One of the steps in identifying mushrooms is to note the substrate upon which it is growing: hardwood or conifer, living or dead tree or branch, directly from the soil or in a few cases... what kind of animal dung: herbivore or carnivore?
Fungal roots are called mycelia, an ever-stretching network of thread-thin structures lead by a growing tip called a hyphae. Slowly yet steadily this network of mycelia penetrates through soil or rotting plant material, breaking down the material into basic nutrients that are absorbed for continued growth.
Things get interesting when the hyphae of one mycelium bumps into the hyphae of another. Instead of cross-pollinating (as happens with flowers) the hyphae begin merging and creating a fleshy mass which breaks through the surface and creates... a mushroom.
Within the mushroom are not seeds but rather spores, which when dispersed will create new hyphae (growing tips) and mycelia (roots).
Here's a side-note in regards to picking mushrooms: picking a mushroom does not hurt the plant any more than picking an apple off an apple tree.
Just as plants have a variety of ways to present their seeds (within fruit, hard nuts, seeds on parachutes, seeds with hooks, etc) fungi also have distinct methodologies of dispersal.
One way is to release the spores by dropping them from the fleshy gills under the cap. Some of these spores may be carried a ways in the wind or by surface water runoff. This group of mushrooms are called basidiomycetes and are the typical 'toadstool' shape.
Another dispersal method is to shoot the spores into the air and let them land a good distance from the mushroom. This group is called ascomycetes and includes morels, cup fungus, dead-man's fingers and other non-gilled forms.
The colour of these spores will assist you in identifying the species of mushroom, as spores may be black, tan, pink, brown or white.

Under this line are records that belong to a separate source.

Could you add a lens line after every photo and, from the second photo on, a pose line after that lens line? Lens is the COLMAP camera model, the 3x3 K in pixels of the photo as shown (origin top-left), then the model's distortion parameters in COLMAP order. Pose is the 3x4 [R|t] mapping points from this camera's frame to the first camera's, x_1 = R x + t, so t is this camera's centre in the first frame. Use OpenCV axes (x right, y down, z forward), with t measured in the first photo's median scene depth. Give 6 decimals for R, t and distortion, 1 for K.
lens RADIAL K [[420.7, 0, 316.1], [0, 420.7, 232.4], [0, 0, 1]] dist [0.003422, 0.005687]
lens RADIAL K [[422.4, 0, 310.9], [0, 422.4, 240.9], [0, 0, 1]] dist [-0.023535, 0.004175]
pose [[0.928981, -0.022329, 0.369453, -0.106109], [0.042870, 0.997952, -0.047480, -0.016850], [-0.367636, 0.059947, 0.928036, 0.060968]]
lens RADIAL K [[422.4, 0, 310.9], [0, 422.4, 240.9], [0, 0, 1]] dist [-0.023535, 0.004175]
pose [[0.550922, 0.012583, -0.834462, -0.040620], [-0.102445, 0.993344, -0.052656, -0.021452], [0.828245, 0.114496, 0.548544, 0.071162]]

A mushroom cap needs to be placed on a piece of paper for a few hours, and then the collection of microscopic spores will be concentrated enough to actually discern their colour.
A newly released spore must land on suitable substrate, that is to say if it came from a dead maple tree the spore must land on a dead maple tree, or if from soil that is beneath a white pine then to soil beneath a white pine tree it must go.
Once happily in place, the spore grows a single hyphae that begins its own journey to create a new web of mycelia.
One of the things about fungi that arouses my curiosity is why the beautiful colours? Pretty flowers with sweet smelling nectar attract pollinators like butterflies and bees, but mushrooms do not require such visitations. Why not just be mushy white?
However, for whatever the reasons for colouration, I for one appreciate the rainbow of hues that can be found scattered on a forest floor.
The relationships between trees and fungi has only recently been understood.
For many years mycologists knew that a certain species of mushroom would always be found with an associate tree... ash boletes with ash trees, pine boletes with white pines. (Boletes are a group of mushrooms that drop spores but not from linear gills, the bottom of the cap in this group looks like a sponge.)
The answer to the tree relationships has proven to be a symbiotic one, with the tree roots providing carbohydrates to the fungus, and the mycelia in turn providing soil nutrients to the tree roots.
Not all fungi are for this equal give-and-take, some grow only on dead plant material and must reproduce with new spores before all the nutrients are gone from within the wood. Others are actually parasitic and are the bearers of doom when they invade a healthy tree.
Although trying to learn the identification of every mushroom species encountered is a daunting task, anyone can enjoy the array of diversity of form and colour that adds to an autumn walk.